Ketua Umum Partai Nasdem Surya Paloh. (foto: rmol.id)
JAKARTA -- Ketua Umum Partai Nasdem, Surya Paloh, menanggapi pernyataan Presiden RI Joko Widodo (Jokowi) yang menyebut Pemilihan Presiden (Pilpres) 2024 merupakan jatah untuk Ketua Umum Partai Gerindra, Prabowo Subianto. Namun menurut Paloh, pernyataan tersebut merupakan bentuk motivasi seorang Jokowi.
"Itu mantap juga diplomasi tingkat tinggi dari Presiden Jokowi, bagus kan. Membesarkan hati, positif thingkingnya, memberikan motivasi apa yang salah?" ujar Surya usai perayaan HUT ke-11 Partai Nasdem di Jakarta Convention Center (JCC), Jakarta, Jumat (11/11/2022).
Menurut Paloh, motivasi tersebut akan juga diberikan Jokowi kepada sosok-sosok potensial untuk Pilpres 2024. Termasuk kepada bakal calon presiden (capres) dari partainya, yakni Anies Baswedan.

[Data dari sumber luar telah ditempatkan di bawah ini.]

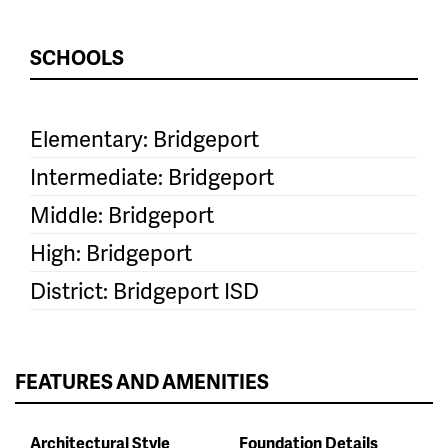
SCHOOLS
Elementary: Bridgeport
Intermediate: Bridgeport
Middle: Bridgeport
High: Bridgeport
District: Bridgeport ISD
FEATURES AND AMENITIES
Architectural Style
Foundation Details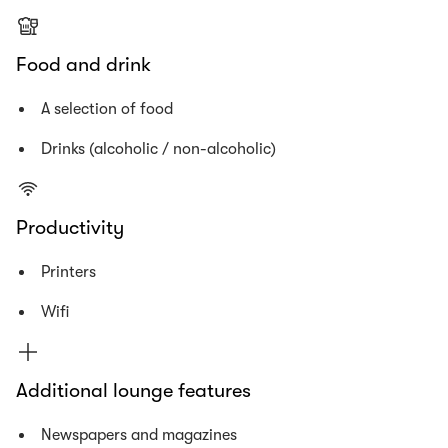
Food and drink
A selection of food
Drinks (alcoholic / non-alcoholic)
Productivity
Printers
Wifi
Additional lounge features
Newspapers and magazines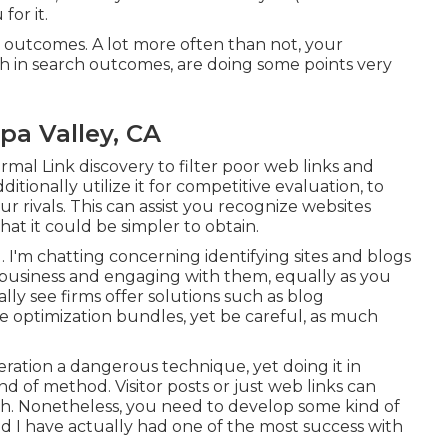
for it.
 outcomes. A lot more often than not, your
gh in search outcomes, are doing some points very
a Valley, CA
rmal Link discovery to filter poor web links and
tionally utilize it for competitive evaluation, to
 rivals. This can assist you recognize websites
at it could be simpler to obtain.
. I'm chatting concerning identifying sites and blogs
y business and engaging with them, equally as you
lly see firms offer solutions such as blog
e optimization bundles, yet be careful, as much
eration a dangerous technique, yet doing it in
nd of method. Visitor posts or just web links can
ach. Nonetheless, you need to develop some kind of
and I have actually had one of the most success with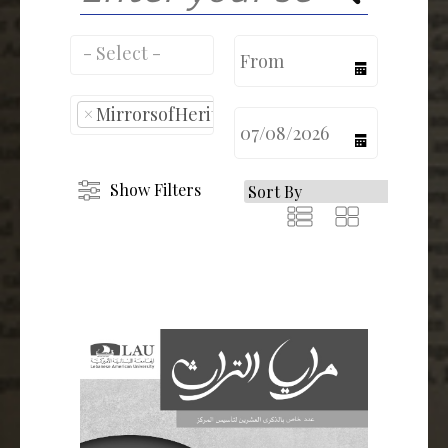
calendar
×
MirrorsofHeritage
calendar
Show Filters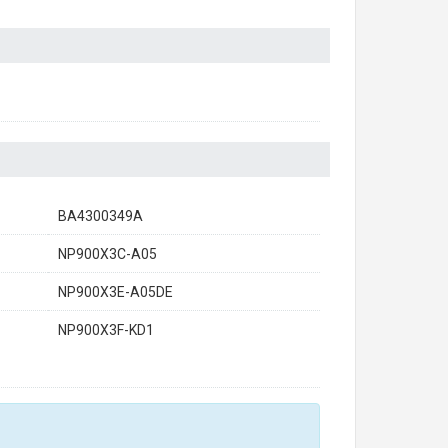
BA4300349A
NP900X3C-A05
NP900X3E-A05DE
NP900X3F-KD1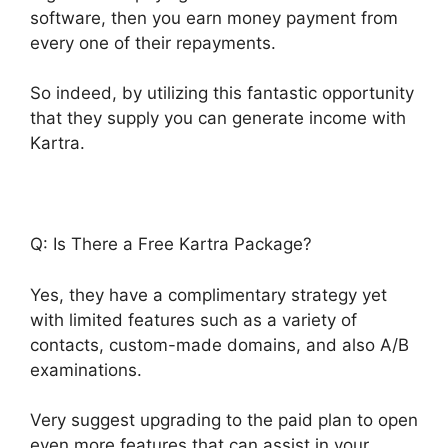
software, then you earn money payment from
every one of their repayments.
So indeed, by utilizing this fantastic opportunity
that they supply you can generate income with
Kartra.
Q: Is There a Free Kartra Package?
Yes, they have a complimentary strategy yet
with limited features such as a variety of
contacts, custom-made domains, and also A/B
examinations.
Very suggest upgrading to the paid plan to open
even more features that can assist in your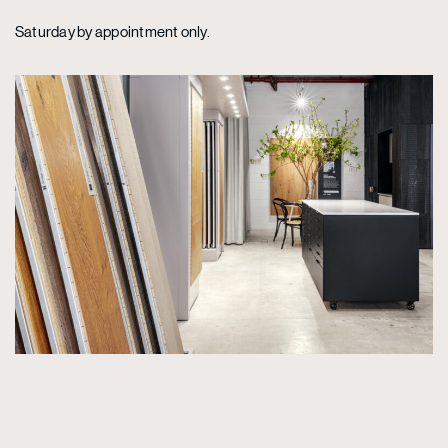
Saturday by appointment only.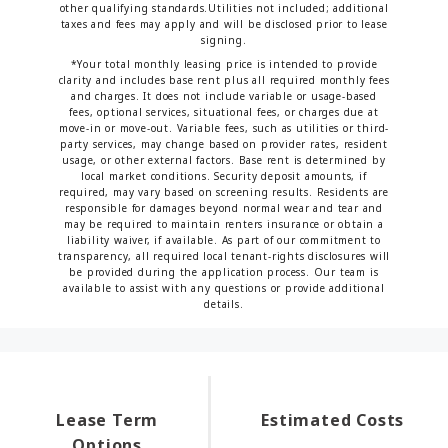
other qualifying standards.Utilities not included; additional
taxes and fees may apply and will be disclosed prior to lease
signing.
*Your total monthly leasing price is intended to provide
clarity and includes base rent plus all required monthly fees
and charges. It does not include variable or usage-based
fees, optional services, situational fees, or charges due at
move-in or move-out. Variable fees, such as utilities or third-
party services, may change based on provider rates, resident
usage, or other external factors. Base rent is determined by
local market conditions. Security deposit amounts, if
required, may vary based on screening results. Residents are
responsible for damages beyond normal wear and tear and
may be required to maintain renters insurance or obtain a
liability waiver, if available. As part of our commitment to
transparency, all required local tenant-rights disclosures will
be provided during the application process. Our team is
available to assist with any questions or provide additional
details.
Lease Term
Estimated Costs
Options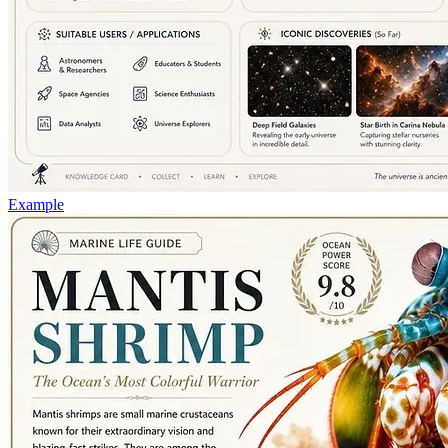
Example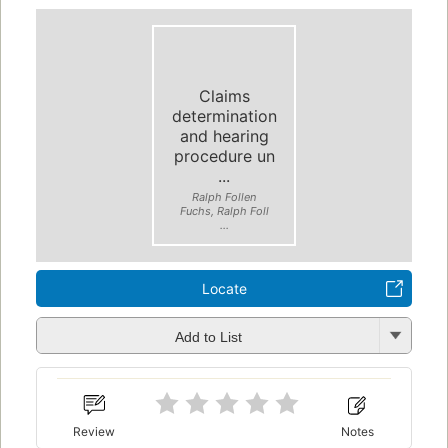
Claims
determination
and hearing
procedure un
...
Ralph Follen
Fuchs, Ralph Foll
...
Locate
Add to List
Review
Notes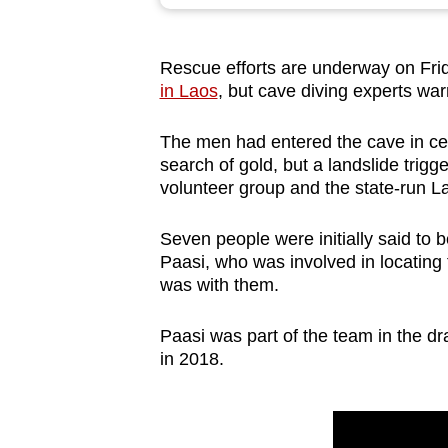
browser
or,
Rescue efforts are underway on Fri
for
in Laos
, but cave diving experts warn
the
finest
The men had entered the cave in ce
experience,
search of gold, but a landslide trigge
download
volunteer group and the state-run 
the
Seven people were initially said to 
mobile
Paasi, who was involved in locating 
app.
was with them.
Paasi was part of the team in the dr
Upgraded
in 2018.
but
still
having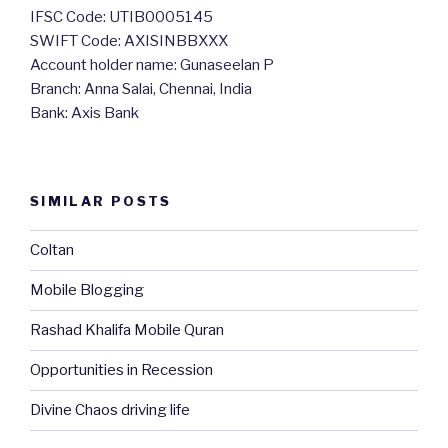
IFSC Code: UTIB0005145
SWIFT Code: AXISINBBXXX
Account holder name: Gunaseelan P
Branch: Anna Salai, Chennai, India
Bank: Axis Bank
SIMILAR POSTS
Coltan
Mobile Blogging
Rashad Khalifa Mobile Quran
Opportunities in Recession
Divine Chaos driving life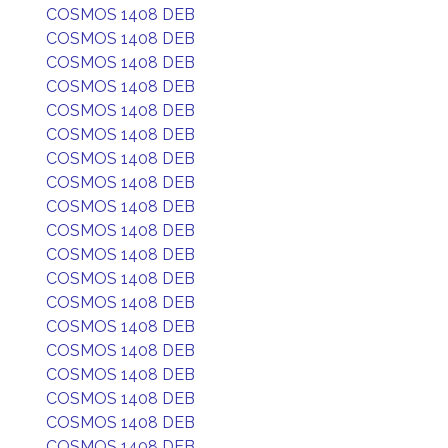
COSMOS 1408 DEB
COSMOS 1408 DEB
COSMOS 1408 DEB
COSMOS 1408 DEB
COSMOS 1408 DEB
COSMOS 1408 DEB
COSMOS 1408 DEB
COSMOS 1408 DEB
COSMOS 1408 DEB
COSMOS 1408 DEB
COSMOS 1408 DEB
COSMOS 1408 DEB
COSMOS 1408 DEB
COSMOS 1408 DEB
COSMOS 1408 DEB
COSMOS 1408 DEB
COSMOS 1408 DEB
COSMOS 1408 DEB
COSMOS 1408 DEB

"Bisa saja besok bukan Pak Prabowo, ada Airlangga capres, memang. Habis itu dikasih lagi kepada siapa mungkin Erick Thohir atau Pak Ganjar. Kita tunggu-tunggu kapan dikasih ke Bung Anies," jelas Paloh.
Pernyataan Jokowi, disebut Paloh, sebagai motivasi dalam kapasitasnya sebagai kepala pemerintahan dan negara. Partai Nasdem, lanjut dia, juga tak iri dengan seringnya Jokowi mengelu-elukan Prabowo untuk kontestasi nasional mendatang. Justu ia mengajak semua pihak untuk membuang sifat iri hati.

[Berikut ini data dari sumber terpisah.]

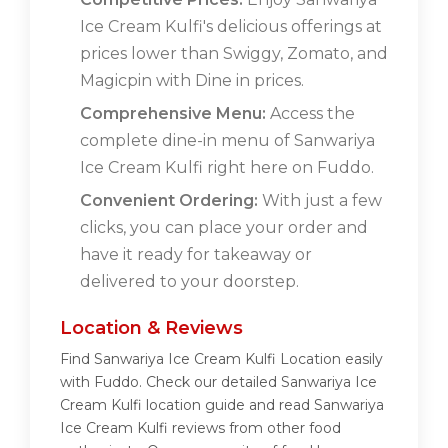
Ice Cream Kulfi's delicious offerings at
prices lower than Swiggy, Zomato, and
Magicpin with Dine in prices.
Comprehensive Menu:
Access the
complete dine-in menu of Sanwariya
Ice Cream Kulfi right here on Fuddo.
Convenient Ordering:
With just a few
clicks, you can place your order and
have it ready for takeaway or
delivered to your doorstep.
Location & Reviews
Find Sanwariya Ice Cream Kulfi Location easily
with Fuddo. Check our detailed Sanwariya Ice
Cream Kulfi location guide and read Sanwariya
Ice Cream Kulfi reviews from other food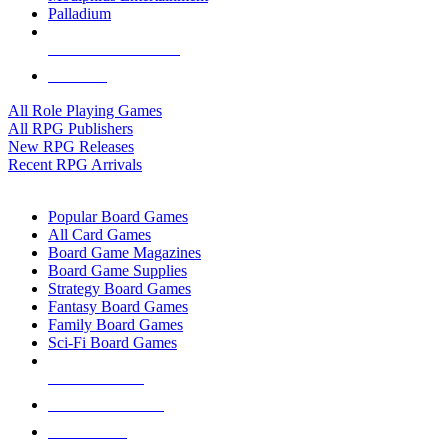
Palladium
ALL RPG PUBLISHERS
ALL RPGS
All Role Playing Games
All RPG Publishers
New RPG Releases
Recent RPG Arrivals
BOARD GAME SUB-CATEGORIES
Popular Board Games
All Card Games
Board Game Magazines
Board Game Supplies
Strategy Board Games
Fantasy Board Games
Family Board Games
Sci-Fi Board Games
NEW RELEASES
RECENT ARRIVALS
PRE-ORDERS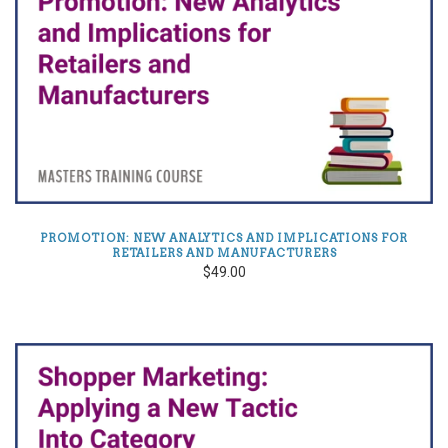
PROMOTION: NEW ANALYTICS AND IMPLICATIONS FOR
RETAILERS AND MANUFACTURERS
$49.00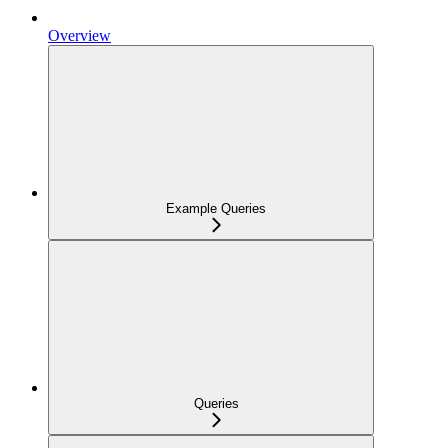
Overview
Example Queries
Queries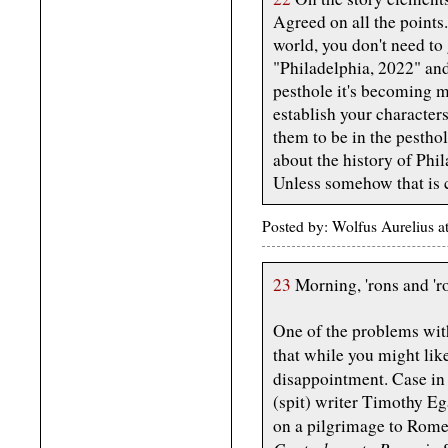
Agreed on all the points.
world, you don't need to 
"Philadelphia, 2022" and
pesthole it's becoming m
establish your characters
them to be in the pesthol
about the history of Phila
Unless somehow that is cr
Posted by: Wolfus Aurelius 
23
Morning, 'rons and 'ro
One of the problems wit
that while you might lik
disappointment. Case in
(spit) writer Timothy Eg
on a pilgrimage to Rome,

"Itu masa pelajaran waktu zaman SD sudah diajarin pelajaran budi pekerti, jangan cepat-cepat iri hati. Jadi yang belum dapat pelajaran, saya juga mengajak sudahlah buang pikiran iri hati itu," tegas Paloh.
Sebelumnya, Jokowi menyampaikan dengan setengah bercanda bahwa saat ini adalah jatah Prabowo untuk memenangkan Pilpres 2024. Prabowo sendiri mengamini pernyataan Jokowi itu, yang disampaikan dalam perayaan HUT Perindo.